FIRST ALERT: Isolated storms possible overnight
BIRMINGHAM, Ala. (WBRC) - We are still tracking some storms on First Alert AccuTrack tonight as a cluster moves northwest across I-85 from the Chattahoochee Valley in west Georgia and east Alabama. A First Alert for Tallapoosa, Randolph, Chambers, and Clay Counties for the potential for heavy rain and intense lightning over the next hour or so. These storms should eventually fizzle out, and the rest of us should stay mainly dry tonight with just isolated thundershowers possible. Patchy fog will likely develop again Tuesday morning, so we have a First Alert for reduced visibility in spots for the morning commute. Otherwise, a mild and muggy start under a partly cloudy sky.
Scattered afternoon and early evening showers and storms appear likely through Thursday. A weak cold front is forecast to approach the Southeast Thursday and create the greatest coverage of rain and storms. The coverage looks to climb to 60-70% Thursday afternoon with high temperatures in the upper 80s. There’s a chance we could see morning showers Thursday morning and perhaps early Friday morning too. The placement of the cold front is still questionable, but models do back off on our rain chances as we finish out the week. Friday will end up partly cloudy with a 30% chance for widely scattered showers and storms. The best chance for rain on Friday will likely occur along and south of I-20. Highs are forecast to warm near 90 degrees Friday afternoon.
The upcoming weekend is shaping up to be mostly dry. Lower humidity builds in which will allow temperatures in the morning hours to dip into the upper 60s and it won’t feel too miserable during the afternoon hours. Highs in the lower 90s with just a 20% chance for an isolated shower or storm.
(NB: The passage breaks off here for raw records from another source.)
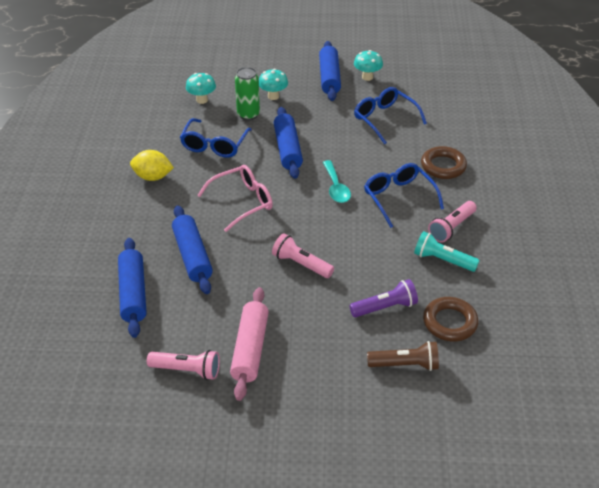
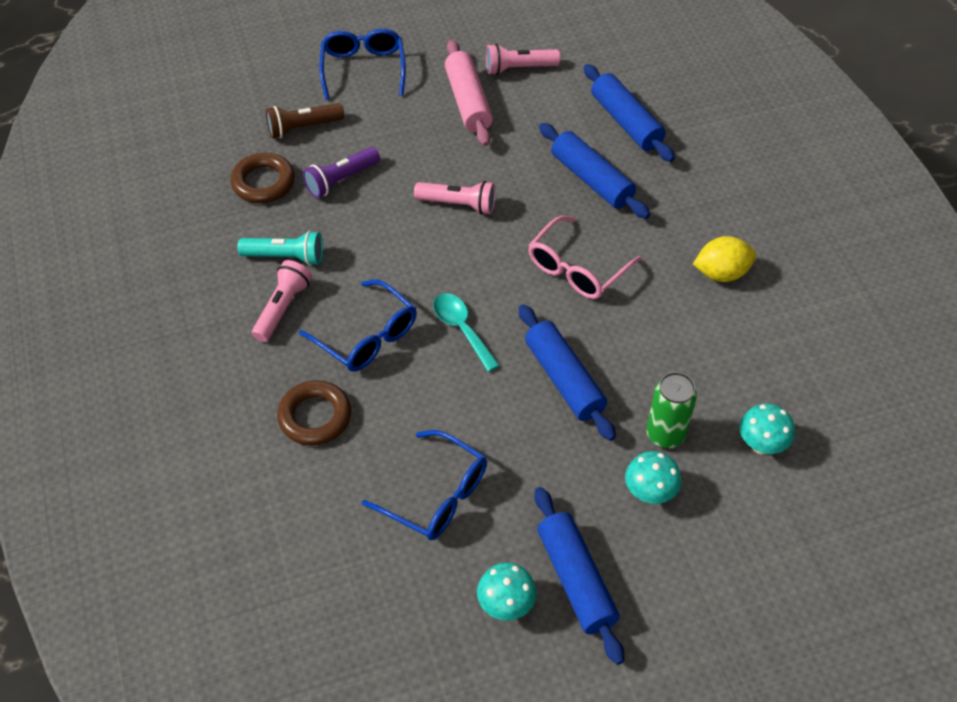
camera: 160 degrees right, 10 degrees up
(214, 145) = (676, 354): blue glasses -> blue glasses (363, 68)

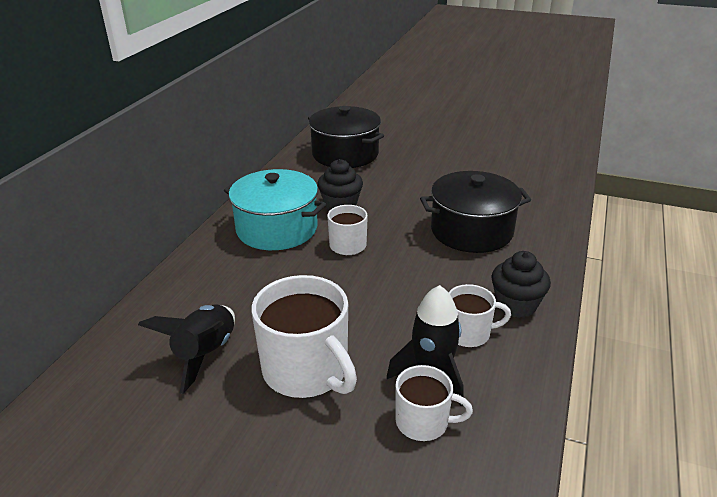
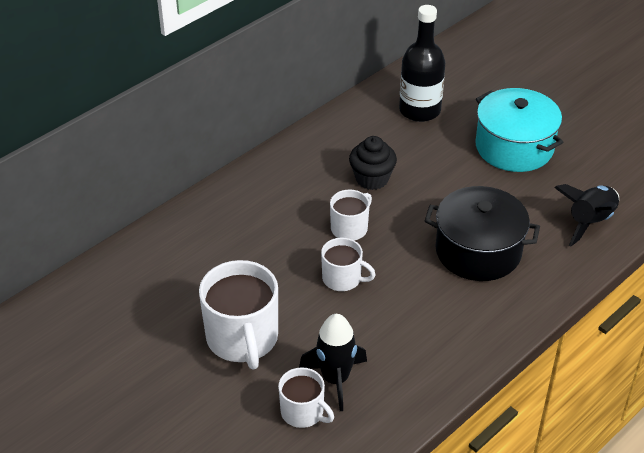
camera: 25 degrees right, 10 degrees up
(205, 354) = (175, 296): black rocket -> black rocket (589, 222)
(277, 229) = (296, 188): turquoise pot -> turquoise pot (514, 147)
(345, 154) = (419, 110): black pot -> black bottle
(469, 333) = (393, 354): white mug -> white mug (343, 279)
(516, 305) = (455, 343): black cupcake -> none

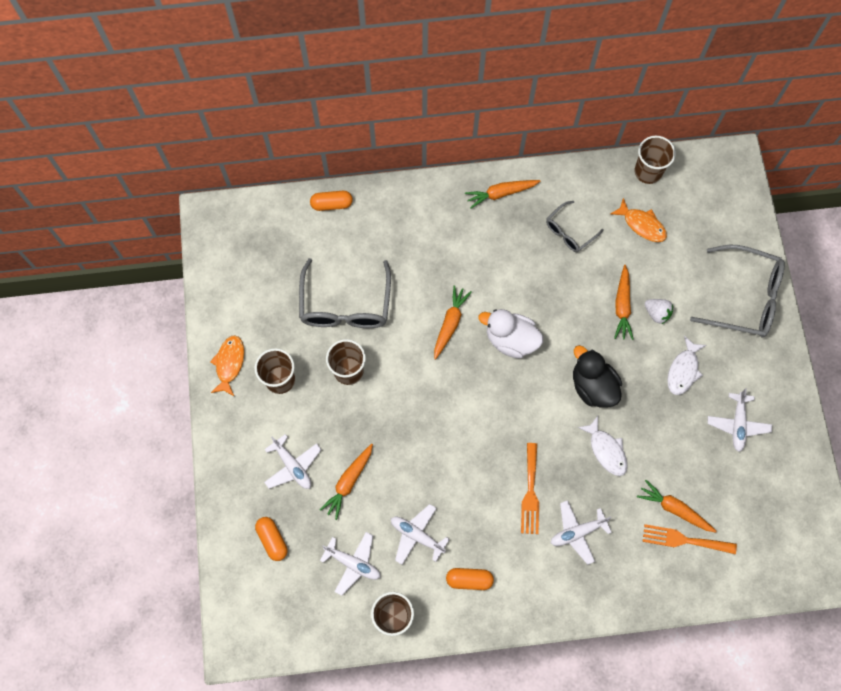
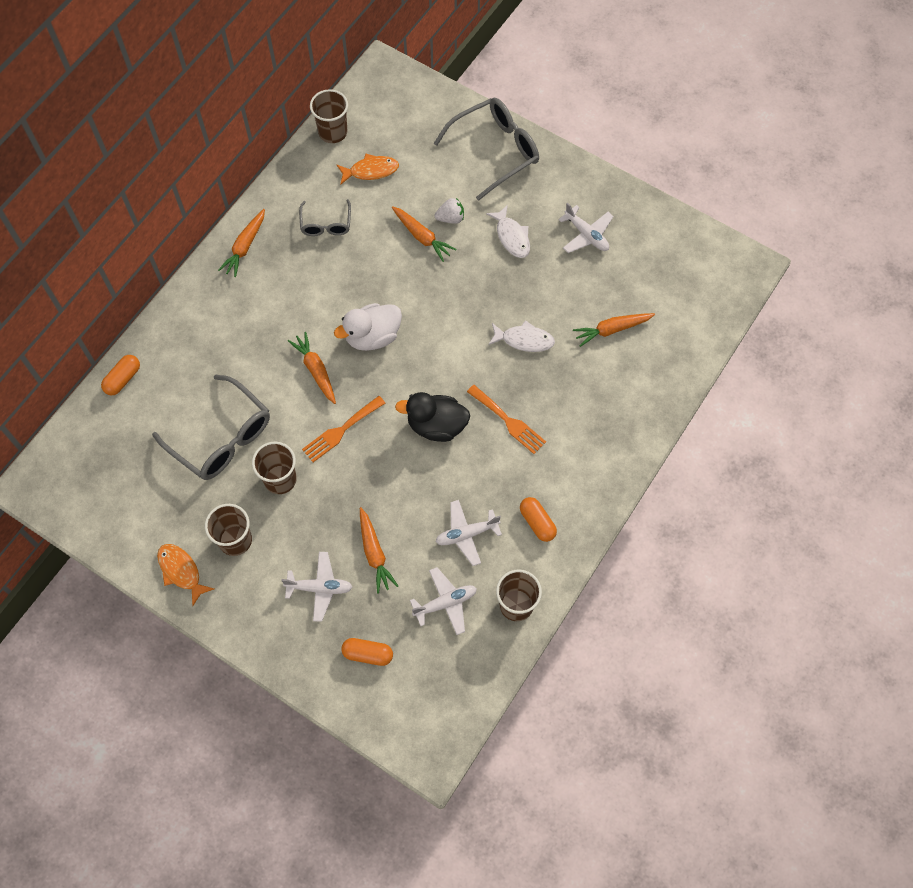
camera: 50 degrees left, 5 degrees down
(469, 580) = (537, 522): orange capsule -> orange capsule turned 75 degrees counterclockwise
(577, 532) = (569, 412): white plane -> none
(593, 386) = (465, 308): black duck -> black duck (436, 425)
(684, 540) = (641, 342): orange fork -> orange fork (341, 431)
The National Hurricane Center continues to monitor a tropical wave moving off the coast of Africa. They are forecasting a 40% chance for this tropical wave to become a tropical depression or storm in the next five days. Models aren’t too aggressive with developing this system, and it doesn’t look like it’ll have any impact on our weather over the next 7-10 days. It’ll be something to monitor as it moves over the Central Atlantic Ocean. The rest of the tropics remains quiet. Hurricane season normally peaks in late August and September. The season officially ends on November 30.